Coinbase’s latest move has disrupted Washington’s efforts to finalize the stablecoin law, signaling a renewed resistance against a revised Senate compromis. This latest position of the company highlights deep divisions within both crypto and banking. This also highlights how hard it is to strike a balance between innovation and financial stability.
The lawmakers hoped that the latest draft would end months of impasse. Coinbase’s opposition suggests that negotiations are still facing significant obstacles.
Coinbase rejects new proposal
Coinbase informed Senate Staff that it could not support the new stablecoin language. The exchange’s position is similar to its previous opposition, which stalled progress in the beginning of this year. The exchange is still one of the leading voices in shaping the crypto-policy.
The latest compromise was led by Senators Angela Alsobrooks and Thom Tillis. The goal was to alleviate concerns of traditional banks. They are concerned that stablecoins with yields will pull depositors away from traditional banks.
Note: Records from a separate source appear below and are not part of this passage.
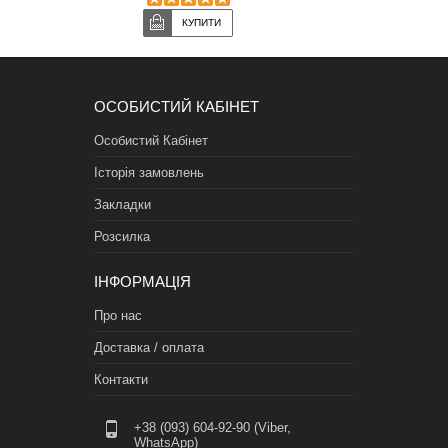
ОСОБИСТИЙ КАБІНЕТ
Особистий Кабінет
Історія замовлень
Закладки
Розсилка
ІНФОРМАЦІЯ
Про нас
Доставка / оплата
Контакти
+38 (093) 604-92-90 (Viber,
WhatsApp)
Punchbowl News reports that Coinbase has informed Senate offices it is unable to support the new framework for stablecoin yields. The bill has suffered a major setback as a result of this position. Coinbase also played a significant role in recent crypto-policy discussions.
Earlier drafts of CLARITY Act were also opposed by the exchange due to concerns similar to those raised here. This opposition caused delays to the Senate Banking Committee’s marking up process in January. The lawmakers stopped the discussion to review the structure of this bill and get additional input from stakeholders.
The main disagreement is still the yield-provision for stablecoins. The current proposal limits yield payments to reward-based activities, which restricts broader incentives. Participants in the industry argue that this could reduce innovation and competitiveness.
The Industry Divides are Deepening
Recent Crypto in America reports highlight growing divisions in the crypto industry. Participants from fintech companies, exchanges and venture capital firms expressed different views during a recent conference.
Some participants expressed concern that the framework might hinder participation in the market. Some participants defended the framework as an important step towards regulatory clarity. This divide also reflects the broader insecurity about how regulations should develop within digital assets.